[Stored items]
************
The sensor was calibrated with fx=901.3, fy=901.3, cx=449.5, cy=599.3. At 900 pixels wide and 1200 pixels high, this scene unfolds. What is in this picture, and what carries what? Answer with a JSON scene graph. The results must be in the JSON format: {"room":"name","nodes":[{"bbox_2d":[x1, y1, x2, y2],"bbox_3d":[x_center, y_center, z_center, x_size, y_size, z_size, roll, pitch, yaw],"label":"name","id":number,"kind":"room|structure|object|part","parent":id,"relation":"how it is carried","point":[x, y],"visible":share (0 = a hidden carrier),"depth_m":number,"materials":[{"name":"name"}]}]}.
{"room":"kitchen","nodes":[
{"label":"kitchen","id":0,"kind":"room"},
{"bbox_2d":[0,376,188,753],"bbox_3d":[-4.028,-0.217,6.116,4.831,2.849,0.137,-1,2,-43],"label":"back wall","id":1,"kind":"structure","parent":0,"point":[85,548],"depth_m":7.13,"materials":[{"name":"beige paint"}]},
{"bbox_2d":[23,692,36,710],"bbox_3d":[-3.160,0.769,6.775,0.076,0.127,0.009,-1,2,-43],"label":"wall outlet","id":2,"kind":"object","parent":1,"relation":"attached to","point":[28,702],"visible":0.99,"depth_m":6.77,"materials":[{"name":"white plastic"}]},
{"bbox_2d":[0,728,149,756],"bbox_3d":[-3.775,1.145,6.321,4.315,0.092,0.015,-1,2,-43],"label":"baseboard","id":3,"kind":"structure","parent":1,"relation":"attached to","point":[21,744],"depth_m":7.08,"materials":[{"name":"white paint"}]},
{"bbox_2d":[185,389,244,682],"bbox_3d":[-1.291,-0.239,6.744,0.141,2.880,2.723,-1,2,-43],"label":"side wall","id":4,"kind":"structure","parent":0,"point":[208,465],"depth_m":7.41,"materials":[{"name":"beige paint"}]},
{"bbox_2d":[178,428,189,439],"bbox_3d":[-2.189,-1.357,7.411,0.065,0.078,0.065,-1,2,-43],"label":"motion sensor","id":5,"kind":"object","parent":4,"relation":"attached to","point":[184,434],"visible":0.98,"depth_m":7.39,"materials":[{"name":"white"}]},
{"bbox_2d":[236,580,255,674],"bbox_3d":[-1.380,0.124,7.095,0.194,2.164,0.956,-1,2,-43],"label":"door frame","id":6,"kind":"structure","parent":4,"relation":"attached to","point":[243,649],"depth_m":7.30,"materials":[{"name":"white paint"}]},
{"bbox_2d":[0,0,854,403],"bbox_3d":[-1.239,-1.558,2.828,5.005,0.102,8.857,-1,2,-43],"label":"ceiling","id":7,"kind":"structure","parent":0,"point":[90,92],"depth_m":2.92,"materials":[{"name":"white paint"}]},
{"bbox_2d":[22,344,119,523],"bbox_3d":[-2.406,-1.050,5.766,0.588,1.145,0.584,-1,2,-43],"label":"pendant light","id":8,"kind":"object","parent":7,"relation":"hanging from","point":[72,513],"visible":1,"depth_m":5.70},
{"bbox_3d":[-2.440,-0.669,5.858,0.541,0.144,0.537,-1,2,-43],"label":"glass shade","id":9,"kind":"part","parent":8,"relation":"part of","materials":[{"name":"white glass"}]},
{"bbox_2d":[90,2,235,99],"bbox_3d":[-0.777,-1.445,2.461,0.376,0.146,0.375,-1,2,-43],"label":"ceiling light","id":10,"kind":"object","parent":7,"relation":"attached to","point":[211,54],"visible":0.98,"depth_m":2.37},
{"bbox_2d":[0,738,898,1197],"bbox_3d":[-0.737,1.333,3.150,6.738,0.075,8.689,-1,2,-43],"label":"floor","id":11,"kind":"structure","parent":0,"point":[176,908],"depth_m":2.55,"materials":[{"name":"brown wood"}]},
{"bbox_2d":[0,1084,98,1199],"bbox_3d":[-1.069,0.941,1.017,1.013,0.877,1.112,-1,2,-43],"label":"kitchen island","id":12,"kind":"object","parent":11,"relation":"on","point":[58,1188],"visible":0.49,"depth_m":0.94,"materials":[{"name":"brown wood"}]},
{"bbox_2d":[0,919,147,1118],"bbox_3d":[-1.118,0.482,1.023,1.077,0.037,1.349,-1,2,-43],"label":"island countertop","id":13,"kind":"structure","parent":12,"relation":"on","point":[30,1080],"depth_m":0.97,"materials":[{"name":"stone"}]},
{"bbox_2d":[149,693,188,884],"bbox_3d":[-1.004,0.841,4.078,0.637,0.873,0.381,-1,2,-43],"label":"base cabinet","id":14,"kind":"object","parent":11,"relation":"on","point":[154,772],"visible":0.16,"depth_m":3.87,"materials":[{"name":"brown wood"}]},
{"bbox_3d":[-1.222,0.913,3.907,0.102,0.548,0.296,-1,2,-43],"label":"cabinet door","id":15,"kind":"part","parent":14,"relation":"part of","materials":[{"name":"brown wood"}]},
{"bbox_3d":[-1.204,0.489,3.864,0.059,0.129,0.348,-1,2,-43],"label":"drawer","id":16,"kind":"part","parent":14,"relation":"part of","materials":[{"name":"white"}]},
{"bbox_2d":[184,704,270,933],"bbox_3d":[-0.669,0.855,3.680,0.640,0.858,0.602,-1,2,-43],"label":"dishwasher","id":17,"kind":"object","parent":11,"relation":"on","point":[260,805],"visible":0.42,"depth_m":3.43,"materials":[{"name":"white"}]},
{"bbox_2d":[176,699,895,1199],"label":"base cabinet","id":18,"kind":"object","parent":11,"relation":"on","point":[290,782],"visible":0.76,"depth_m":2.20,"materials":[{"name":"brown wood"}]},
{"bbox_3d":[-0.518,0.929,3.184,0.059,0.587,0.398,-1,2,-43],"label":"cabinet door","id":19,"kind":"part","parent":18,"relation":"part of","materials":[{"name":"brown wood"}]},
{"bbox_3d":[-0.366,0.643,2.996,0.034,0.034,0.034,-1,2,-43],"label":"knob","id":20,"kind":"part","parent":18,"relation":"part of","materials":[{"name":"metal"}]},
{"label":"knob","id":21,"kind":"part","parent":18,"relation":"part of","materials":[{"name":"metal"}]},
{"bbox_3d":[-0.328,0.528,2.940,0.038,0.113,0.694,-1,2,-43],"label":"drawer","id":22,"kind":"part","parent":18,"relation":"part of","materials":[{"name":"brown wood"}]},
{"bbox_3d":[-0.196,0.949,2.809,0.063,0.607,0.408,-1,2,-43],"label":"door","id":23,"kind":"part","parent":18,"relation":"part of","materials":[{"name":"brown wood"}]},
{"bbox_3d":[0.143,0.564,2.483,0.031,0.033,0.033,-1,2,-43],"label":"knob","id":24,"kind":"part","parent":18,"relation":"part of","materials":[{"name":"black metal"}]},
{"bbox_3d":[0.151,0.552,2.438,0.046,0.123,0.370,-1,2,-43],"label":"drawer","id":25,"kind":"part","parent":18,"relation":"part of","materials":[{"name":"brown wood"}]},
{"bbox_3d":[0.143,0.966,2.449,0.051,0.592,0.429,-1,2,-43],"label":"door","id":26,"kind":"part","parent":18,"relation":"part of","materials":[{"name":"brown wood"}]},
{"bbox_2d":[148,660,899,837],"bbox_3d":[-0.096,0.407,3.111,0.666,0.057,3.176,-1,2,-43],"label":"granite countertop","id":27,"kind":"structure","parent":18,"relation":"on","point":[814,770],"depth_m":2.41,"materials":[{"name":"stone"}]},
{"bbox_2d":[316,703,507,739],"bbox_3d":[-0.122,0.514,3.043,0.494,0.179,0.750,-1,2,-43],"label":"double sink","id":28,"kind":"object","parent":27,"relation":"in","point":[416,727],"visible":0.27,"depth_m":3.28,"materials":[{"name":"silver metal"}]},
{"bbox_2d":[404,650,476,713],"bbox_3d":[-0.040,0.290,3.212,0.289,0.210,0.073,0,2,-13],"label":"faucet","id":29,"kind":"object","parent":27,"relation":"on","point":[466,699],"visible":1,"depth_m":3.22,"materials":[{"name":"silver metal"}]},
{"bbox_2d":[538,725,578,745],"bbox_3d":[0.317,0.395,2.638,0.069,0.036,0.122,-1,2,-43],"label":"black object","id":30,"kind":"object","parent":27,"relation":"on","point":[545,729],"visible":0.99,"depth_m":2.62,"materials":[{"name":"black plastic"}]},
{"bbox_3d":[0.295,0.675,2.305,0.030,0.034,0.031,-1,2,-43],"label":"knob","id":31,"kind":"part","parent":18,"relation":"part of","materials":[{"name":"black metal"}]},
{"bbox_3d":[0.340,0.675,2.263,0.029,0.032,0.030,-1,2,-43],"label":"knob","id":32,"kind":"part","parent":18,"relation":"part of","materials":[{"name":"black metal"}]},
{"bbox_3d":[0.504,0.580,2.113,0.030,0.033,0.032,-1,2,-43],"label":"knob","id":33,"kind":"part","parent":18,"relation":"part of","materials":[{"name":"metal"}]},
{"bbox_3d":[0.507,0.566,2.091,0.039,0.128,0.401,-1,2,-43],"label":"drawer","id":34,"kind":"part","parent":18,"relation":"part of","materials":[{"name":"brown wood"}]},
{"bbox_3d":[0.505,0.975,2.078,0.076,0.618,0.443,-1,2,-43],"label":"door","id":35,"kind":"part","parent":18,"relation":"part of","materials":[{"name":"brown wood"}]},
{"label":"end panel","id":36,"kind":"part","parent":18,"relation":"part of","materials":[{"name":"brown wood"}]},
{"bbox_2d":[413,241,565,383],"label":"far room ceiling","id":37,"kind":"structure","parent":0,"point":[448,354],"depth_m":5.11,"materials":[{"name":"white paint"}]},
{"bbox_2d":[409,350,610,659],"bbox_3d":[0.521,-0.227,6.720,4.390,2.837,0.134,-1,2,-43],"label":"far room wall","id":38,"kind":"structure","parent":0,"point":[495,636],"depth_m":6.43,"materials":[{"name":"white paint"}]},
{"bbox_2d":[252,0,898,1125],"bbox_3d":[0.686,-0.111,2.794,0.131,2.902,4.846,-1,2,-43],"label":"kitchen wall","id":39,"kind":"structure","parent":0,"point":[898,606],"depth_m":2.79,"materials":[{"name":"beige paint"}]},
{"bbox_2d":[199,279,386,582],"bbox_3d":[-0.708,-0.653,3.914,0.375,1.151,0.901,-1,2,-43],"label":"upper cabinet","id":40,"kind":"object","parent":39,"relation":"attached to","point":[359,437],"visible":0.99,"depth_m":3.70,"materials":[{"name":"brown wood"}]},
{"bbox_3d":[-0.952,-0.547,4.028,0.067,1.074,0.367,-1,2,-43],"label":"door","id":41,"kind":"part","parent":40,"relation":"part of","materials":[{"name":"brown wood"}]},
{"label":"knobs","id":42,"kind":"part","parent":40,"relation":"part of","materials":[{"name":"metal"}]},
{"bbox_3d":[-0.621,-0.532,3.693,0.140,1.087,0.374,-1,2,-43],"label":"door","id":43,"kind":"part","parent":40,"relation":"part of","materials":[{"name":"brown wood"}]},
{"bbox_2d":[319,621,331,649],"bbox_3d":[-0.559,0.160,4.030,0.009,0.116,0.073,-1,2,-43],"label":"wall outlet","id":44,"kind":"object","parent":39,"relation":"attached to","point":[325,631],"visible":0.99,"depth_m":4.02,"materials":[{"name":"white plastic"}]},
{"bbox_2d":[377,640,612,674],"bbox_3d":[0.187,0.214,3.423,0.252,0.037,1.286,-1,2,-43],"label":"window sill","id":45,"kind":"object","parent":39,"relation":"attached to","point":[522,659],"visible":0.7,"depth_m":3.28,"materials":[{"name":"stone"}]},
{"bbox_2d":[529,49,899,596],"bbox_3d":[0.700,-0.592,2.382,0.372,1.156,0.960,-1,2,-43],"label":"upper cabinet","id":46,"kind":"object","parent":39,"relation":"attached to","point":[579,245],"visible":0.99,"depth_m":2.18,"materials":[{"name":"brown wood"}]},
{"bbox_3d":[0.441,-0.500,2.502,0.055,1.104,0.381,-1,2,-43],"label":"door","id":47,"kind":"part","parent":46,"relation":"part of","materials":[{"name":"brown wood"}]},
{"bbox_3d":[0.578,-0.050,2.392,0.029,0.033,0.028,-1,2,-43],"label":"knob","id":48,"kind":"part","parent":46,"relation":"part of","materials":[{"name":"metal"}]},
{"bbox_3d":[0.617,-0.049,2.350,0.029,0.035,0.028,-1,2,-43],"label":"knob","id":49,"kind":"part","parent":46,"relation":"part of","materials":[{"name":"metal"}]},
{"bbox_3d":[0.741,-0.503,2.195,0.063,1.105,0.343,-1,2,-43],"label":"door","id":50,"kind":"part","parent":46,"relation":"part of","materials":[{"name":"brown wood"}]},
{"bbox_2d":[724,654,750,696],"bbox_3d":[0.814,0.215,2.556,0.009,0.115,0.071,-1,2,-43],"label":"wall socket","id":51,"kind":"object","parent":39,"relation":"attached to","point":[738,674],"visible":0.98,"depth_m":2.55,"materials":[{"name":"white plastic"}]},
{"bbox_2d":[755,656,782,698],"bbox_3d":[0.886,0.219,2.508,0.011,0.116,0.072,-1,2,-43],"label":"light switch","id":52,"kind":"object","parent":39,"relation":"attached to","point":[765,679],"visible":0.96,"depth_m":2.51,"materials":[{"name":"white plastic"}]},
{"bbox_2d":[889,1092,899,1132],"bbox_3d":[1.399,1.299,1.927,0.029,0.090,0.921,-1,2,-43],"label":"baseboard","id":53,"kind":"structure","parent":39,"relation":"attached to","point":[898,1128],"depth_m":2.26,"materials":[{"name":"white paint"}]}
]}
************
# WHAT YOU ARE ASKED TO DO
Please return each line of the data above in which the word "silver" occurs.

# RESULT OF THIS EXERCISE
{"bbox_2d":[316,703,507,739],"bbox_3d":[-0.122,0.514,3.043,0.494,0.179,0.750,-1,2,-43],"label":"double sink","id":28,"kind":"object","parent":27,"relation":"in","point":[416,727],"visible":0.27,"depth_m":3.28,"materials":[{"name":"silver metal"}]},
{"bbox_2d":[404,650,476,713],"bbox_3d":[-0.040,0.290,3.212,0.289,0.210,0.073,0,2,-13],"label":"faucet","id":29,"kind":"object","parent":27,"relation":"on","point":[466,699],"visible":1,"depth_m":3.22,"materials":[{"name":"silver metal"}]},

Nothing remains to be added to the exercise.